Jet’s biggest competitors in the domestic market are budget carriers IndiGo and SpiceJet. At one point, Jet was also offering low-cost services through Jet Lite and Jet Konnect. However, it stopped those services three years ago in a bid to standardise its fleet and offerings. Said Agarwal: “When we started this journey [of a unified brand], our aircraft were utilised 11 hours a day. Because, of the standardisation of the fleet, we have been able to take it to 13.5 hours a day, which added 15 aircraft worth of capacity without incurring any capital cost.” A constant focus on costs has also helped the airline bring down the non-fuel costs.
Jet is planning to continue with the one-brand strategy, but will “unbundle” the offering, so that customers pay only for the services they use. “So, full service does not mean you will get every service for free,” said Dube. “Like the global industry has moved, we will make sure that people have a choice and have to pay for only those things that they actually want. We are not in it to be another low-cost carrier. We will continue to be a full-service provider where customer experience is central to what we do.”
With the new planes, Jet is planning to increase capacity on existing routes. The plan is also to strengthen hubs like Mumbai, Delhi and Bengaluru, so that it can offer more comfortable connections to customers. Also, given that many of the metro airports and routes are saturated, additional capacity will also be added in other cities. Jet now flies to European destinations from Chennai and Bengaluru, eliminating the need for south Indian travellers to change flights in Mumbai or Delhi.
Currently, apart from Air India, Jet Airways is the only Indian carrier that flies to Europe and North America. Over the years, Jet has inked many partnerships with international carriers. “There will be some markets that we have to and we will service directly, like Mumbai-London, and there are some markets where it makes more economic sense to link up with a partner network,” said Dube. In November 2017, Jet signed an enhanced cooperation agreement with Air France-KLM, extending the partnership that was inked in 2014. Apart from Etihad and Air France-KLM, it has codeshare agreements with 20 airlines worldwide.

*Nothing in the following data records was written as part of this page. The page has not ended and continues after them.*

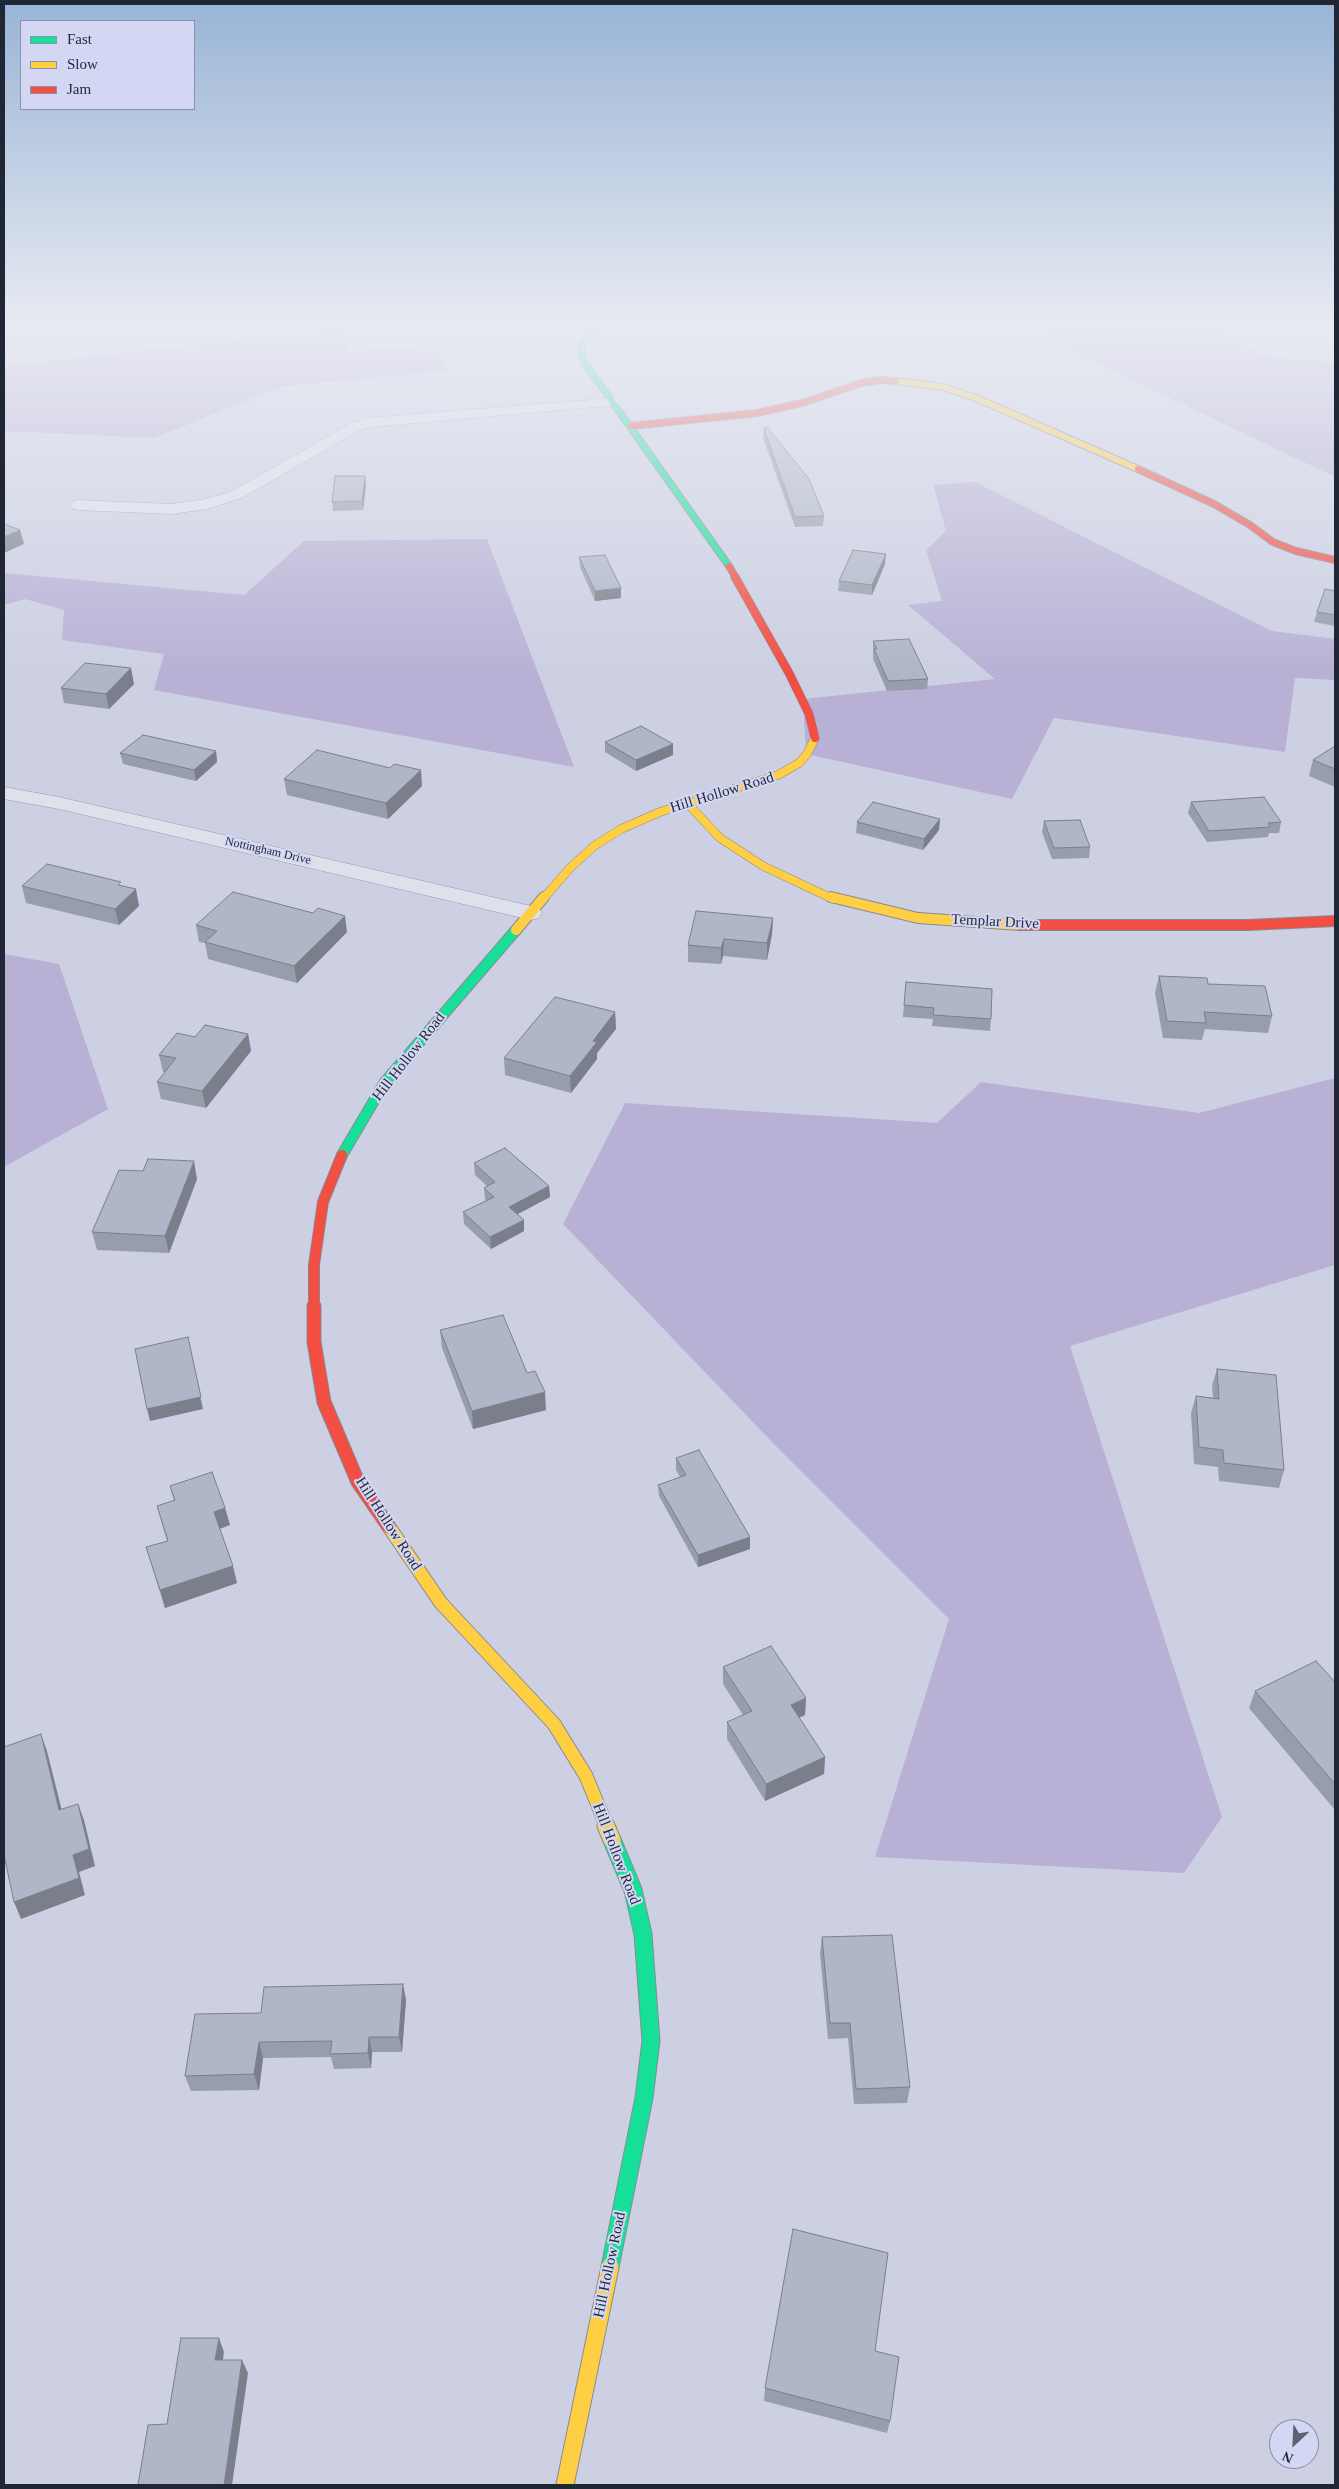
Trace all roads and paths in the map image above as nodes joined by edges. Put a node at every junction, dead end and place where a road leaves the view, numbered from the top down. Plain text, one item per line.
1 (328, 442) edge
2 (643, 442) edge
3 (1076, 442) edge
4 (78, 505) dead end
5 (1335, 560) edge
6 (4, 793) edge
7 (687, 803) junction
8 (532, 913) junction
9 (1335, 921) edge
10 (565, 2485) edge

1 - 4 street
2 - 7 street, Hill Hollow Road
3 - 5 street
6 - 8 street, Nottingham Drive
7 - 8 street, Hill Hollow Road
7 - 9 street, Templar Drive
8 - 10 street, Hill Hollow Road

While Jet has ambitious plans for the future, it does not expect it to be a smooth flight. “The near-term challenge in Indian aviation is always the time lag between the cost of fuel and price of a ticket,” said Dube. “We are also operating in one of the lowest ticket price regimes in the world, with one of the highest fuel prices. That equation must change over time. Infrastructure, in terms of airports, parking bays, airspace management and air traffic control are all challenges we will continue to face being a big player.”
Jet is banking on its customer service to overcome the challenges. “We have always been clear that customer service will always remain at the top and at the core,” said Agarwal. “If you have a satisfied customer, everything else will come by. That gives you the significant advantage of getting the best practices from across the globe.”